Billy Apple® Life/Work
Billy Apple (born Barrie Bates in Auckland, 1935) is New Zealand’s most internationally significant living artist and a pioneer of pop and conceptual art.
At the Royal College of Art in London from 1959–62, Apple studied with key contemporaries – notably David Hockney – and staged one of the earliest solo exhibitions in the new ‘pop’ art after changing his name, in 1962, to ‘Billy Apple’. In 1964 he moved to New York. There, he worked as an art director, developed his art, exhibited extensively with leading artists (notably in the 1964 American Supermarket exhibition with Andy Warhol, Jasper Johns and others), and established one of the first alternative art spaces – ‘Apple’ – which hosted some of the new ephemeral activities that enlivened the New York scene in the 1970s. He returned to live in New Zealand in 1990 where he continues to produce his particular brand of conceptual art.

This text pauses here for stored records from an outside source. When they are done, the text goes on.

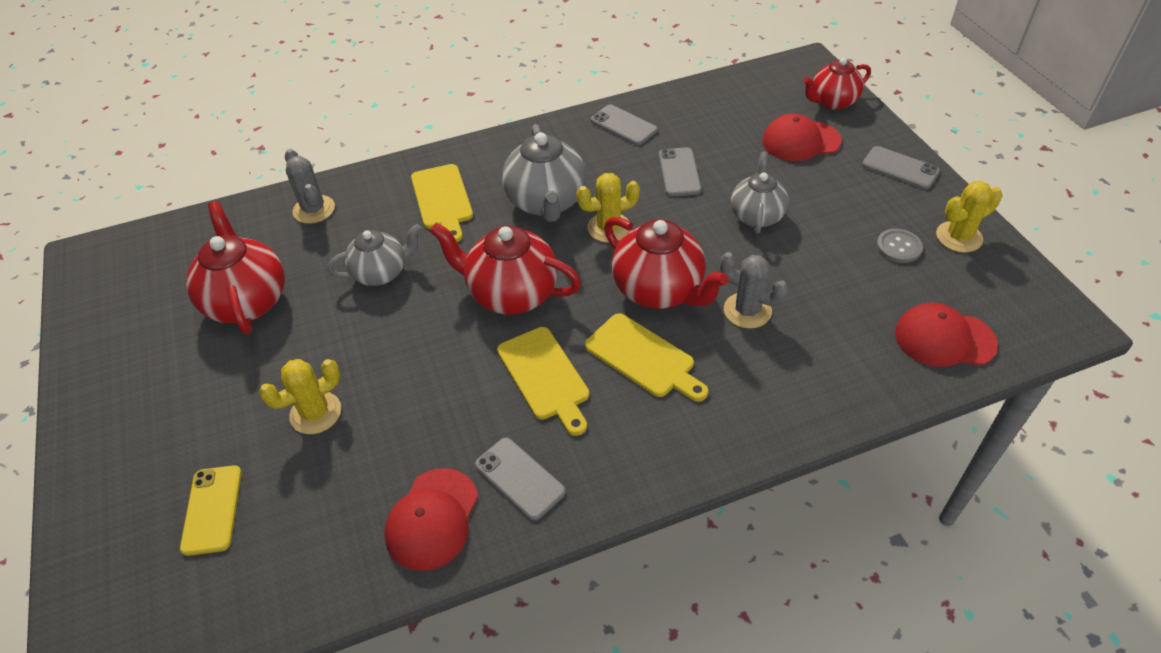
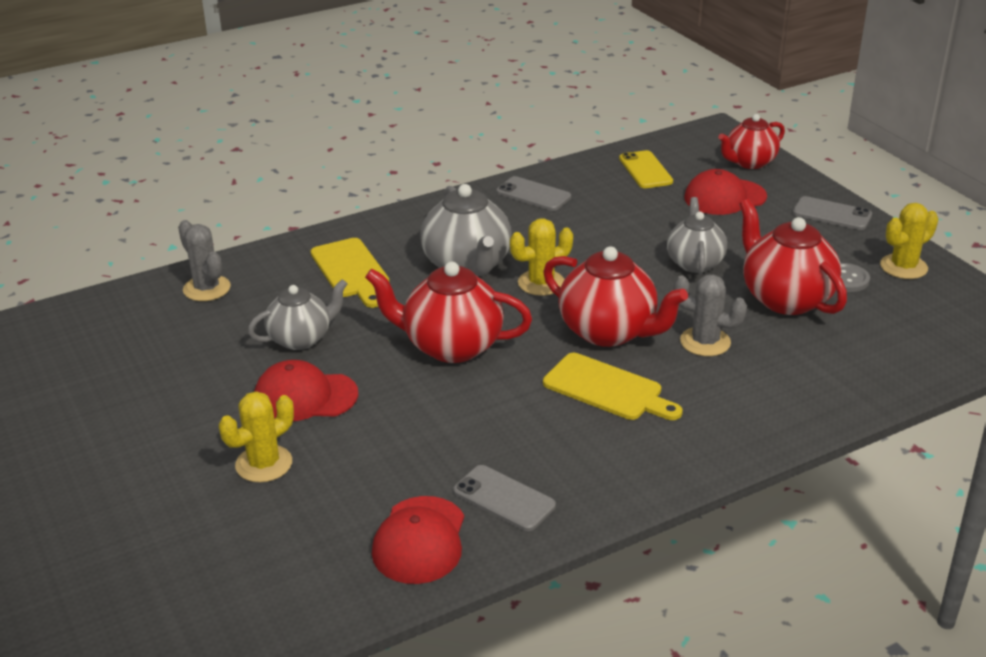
camera: 10 degrees left, 15 degrees down
(212, 510) = (172, 555): yellow phone -> yellow phone (645, 170)
(247, 301) = (154, 374): red teapot -> red teapot (785, 298)
(545, 377) = (507, 413): yellow cutting board -> none
(679, 172) = (604, 231): grey phone -> none
(944, 339) = (908, 350): red cap -> red cap (305, 396)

Apple’s work is held in permanent collections from the Tate to the Philadelphia Museum of Art.
This is the first substantial book on Billy Apple’s career. Based on over a decade of research all over the world and unprecedented access to Apple’s own archive, Billy Apple®: Life/Work chronicles an extraordinary sixty-year career and the art scenes that have sustained it in London, New York and Auckland.
The book includes more than 200 illustrations in colour, with a generous selection of reproductions of Apple’s works as well as other illustrative material.